= Exercise inputs =
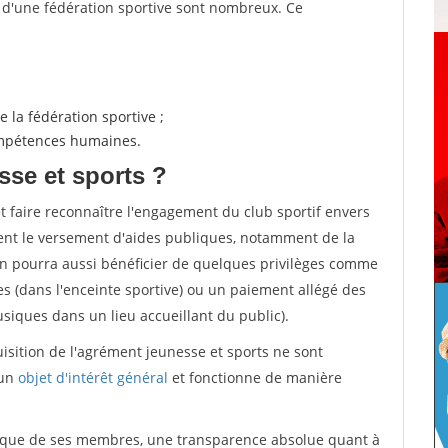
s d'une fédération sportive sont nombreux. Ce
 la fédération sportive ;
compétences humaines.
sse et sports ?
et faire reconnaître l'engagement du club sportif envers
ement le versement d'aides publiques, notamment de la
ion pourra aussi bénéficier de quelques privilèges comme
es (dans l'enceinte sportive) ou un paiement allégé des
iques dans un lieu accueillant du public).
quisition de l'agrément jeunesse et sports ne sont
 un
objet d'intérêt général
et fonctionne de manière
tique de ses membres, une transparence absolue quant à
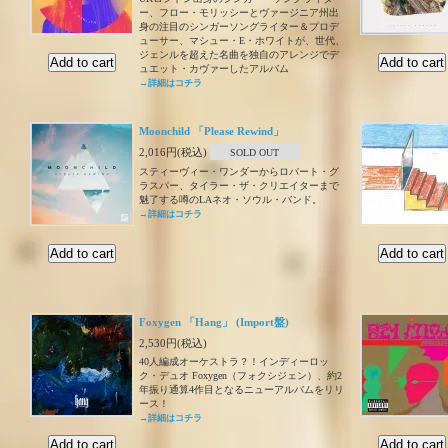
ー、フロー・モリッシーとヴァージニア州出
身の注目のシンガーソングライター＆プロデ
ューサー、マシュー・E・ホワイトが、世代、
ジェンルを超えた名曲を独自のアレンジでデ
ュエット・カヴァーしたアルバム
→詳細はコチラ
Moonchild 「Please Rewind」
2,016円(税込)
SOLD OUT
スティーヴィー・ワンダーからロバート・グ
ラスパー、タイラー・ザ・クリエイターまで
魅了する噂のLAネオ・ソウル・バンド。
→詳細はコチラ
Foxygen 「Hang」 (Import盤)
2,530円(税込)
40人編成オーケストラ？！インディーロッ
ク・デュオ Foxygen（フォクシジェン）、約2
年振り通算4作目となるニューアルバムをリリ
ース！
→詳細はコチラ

= Activity =
The copy starts at the line holding "quisition de l'agrément" and ends at the last line of the records above. Transcribe those lines exactly, pictures excluded.

= Completed exercise =
quisition de l'agrément jeunesse et sports ne sont
 un
objet d'intérêt général
et fonctionne de manière
tique de ses membres, une transparence absolue quant à
ー、フロー・モリッシーとヴァージニア州出
身の注目のシンガーソングライター＆プロデ
ューサー、マシュー・E・ホワイトが、世代、
ジェンルを超えた名曲を独自のアレンジでデ
ュエット・カヴァーしたアルバム
→詳細はコチラ
Moonchild 「Please Rewind」
2,016円(税込)
SOLD OUT
スティーヴィー・ワンダーからロバート・グ
ラスパー、タイラー・ザ・クリエイターまで
魅了する噂のLAネオ・ソウル・バンド。
→詳細はコチラ
Foxygen 「Hang」 (Import盤)
2,530円(税込)
40人編成オーケストラ？！インディーロッ
ク・デュオ Foxygen（フォクシジェン）、約2
年振り通算4作目となるニューアルバムをリリ
ース！
→詳細はコチラ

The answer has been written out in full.